Even after the rescuers establish a permanent fiber-optic link with the surface—which will include a television feed and uninterrupted phone connection—the psychologist will continue to limit the contacts with the family to roughly eight to ten minutes a week, which is about the time NASA gives its astronauts. (Eventually, Víctor Zamora will lead a brief “strike” against the psychologist by turning his back to the camera and refusing to talk to his own family until the psychologist grants all the men longer time for the video chats.) Contact with the outside world “takes you out of your reality,” Iturra says. “It puts you in a world where you have no power.” Iturra is trying to protect the miners from the feeling of helplessness: They can do things below to aid with their own rescue, but they can’t be home to be good fathers or good sons. At home they are needed and they are rich, they are famous, and their kids need to be fed and protected. The men can’t be in that world, but even with Iturra trying to shield them, they are pulled into it, because, despite the miners’ many suspicions, no one is censoring or monitoring the letters that go down below. Via the “mail” that flows down the
palomas
, Zamora learns that his young son is being bullied in school: “Your dad is never going to get out! He got crushed under a rock!” Franklin Lobos learns that his ex-wife is up on the surface, and that his children are hoping he’ll make amends with her. Others learn that the women in their lives have heard the voice of God and have decided they should take the next step and just get married already. In one of the first letters Edison Peña receives, his girlfriend, Angelica Alvarez, brings up the topic of marriage, to which Edison answers: “I don’t understand why you’d want to marry me … I’ve had a lot of time to think about all the things I’ve destroyed, and about all you’ve suffered thanks to me … But I wouldn’t want you to be with anyone else either and I’d like to make you happy, even though I’ve never managed to do that.”

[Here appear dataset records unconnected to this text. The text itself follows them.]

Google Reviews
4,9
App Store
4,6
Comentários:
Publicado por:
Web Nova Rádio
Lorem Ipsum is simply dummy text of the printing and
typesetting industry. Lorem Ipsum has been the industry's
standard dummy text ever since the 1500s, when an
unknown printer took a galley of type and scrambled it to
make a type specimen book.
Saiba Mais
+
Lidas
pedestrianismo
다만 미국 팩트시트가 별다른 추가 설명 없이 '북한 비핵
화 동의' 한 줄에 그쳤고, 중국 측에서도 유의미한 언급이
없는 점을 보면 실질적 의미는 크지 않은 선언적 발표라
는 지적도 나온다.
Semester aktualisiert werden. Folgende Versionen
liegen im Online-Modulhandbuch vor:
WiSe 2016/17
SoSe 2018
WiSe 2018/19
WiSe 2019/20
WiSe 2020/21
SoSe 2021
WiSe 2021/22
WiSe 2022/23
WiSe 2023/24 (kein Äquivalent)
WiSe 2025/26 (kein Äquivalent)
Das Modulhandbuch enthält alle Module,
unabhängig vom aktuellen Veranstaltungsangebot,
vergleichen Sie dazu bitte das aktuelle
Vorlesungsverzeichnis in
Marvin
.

That letter finds its way, somehow, into the Madrid newspaper
El País
, and Edison’s confessional is soon circulating around the Spanish-speaking world. The miners may not be entirely powerless to help their families—they can now send instructions and keep tabs on things, at least, via the phone—but they are undeniably without protection against the media. Some reporters are willing to pay their families for a glimpse at the miners’ letters, but most simply charm them away, and soon the Chilean newspapers are reprinting many of the words written by the men below. Those letters then recirculate down into the mine, because despite the miners’ suspicions, Iturra and the other leaders of the rescue team on the surface have decided that they shouldn’t censor the newspapers either.

The Santiago newspapers are rolled up and stuffed into the
palomas
by workers at the regional governor’s office who are in charge of sending the men reading material. Opening these precious relics of the surface world for the first time, the men can see just how famous they’ve become, the way their pictures are covering all the front pages. Yes, some of the more prudish surface workers have cut out assorted photographs and advertisements featuring scantily clad women, but no one stops the August 28 edition of
La Tercera
, for example. It has a feature article about a miner whose newfound fame is leaping off the page, and it quotes from a letter he’s written from inside the mine. When thirty-two other miners read these words, they get an unexpected glimpse into the mind of Mario Sepúlveda.